Can I be really honest? I thought yesterday was the worst possible day for me to be starting the Happynesshub toolkit. It was my first day back teaching after 11 months maternity leave and I had to get up at 6 am to drop my baby son off at his grandma’s. My house was a complete tip and my husband had got some major deadlines looming (he is a professional photographer). Happiness? Today? You had to be kidding me! I was too stressed to be happy today. If I merely survived the day it was going to be an achievement!
However, at the end of the day, as I climbed into bed, my heart heavy and my eyelids heavier I thought: ‘”No, hang on a minute! You have to make some time for you!” So I did.
I clicked on to the email and watched Sally’s Day 1 video about gratitude. It started to inspire me. I reached for my oh so beautiful pad which in itself makes me happy (I’m a stationary freak) and began to reflect. I reflected on my day from a completely different point of view.

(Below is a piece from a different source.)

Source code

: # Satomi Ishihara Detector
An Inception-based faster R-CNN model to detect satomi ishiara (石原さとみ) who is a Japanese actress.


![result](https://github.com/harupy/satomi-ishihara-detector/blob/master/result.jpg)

As I began to remember some of the lovely things that had actually happened to me today – like how my head teacher welcomed me back to the team, how a little child said “this is fun” during my lesson and how my little boy’s face lit up when he saw me at the end of the school day – my mood began to lift.
I was loving this, it was reviving me! The list began to flow. Stop at 3? No way! I was getting a warm, fuzzy feeling from reflecting on the positives!
I was grateful for the torrential downpour of rain that I watched while warm and cosy through an open window while drinking a steaming cup of coffee, sharing a funny story with my best friend at work and last thing at night feeling the cool cotton of my bed sheets on my tired, aching legs after work.
I was feeling so much more content. Such a simple exercise had changed my perspective on my day completely. We have so much to be grateful for we just need to allow ourselves the time to really feel it.
Thank you Happynesshub, Day 1 was a success and I was wrong, it was actually the best day to be starting my journey.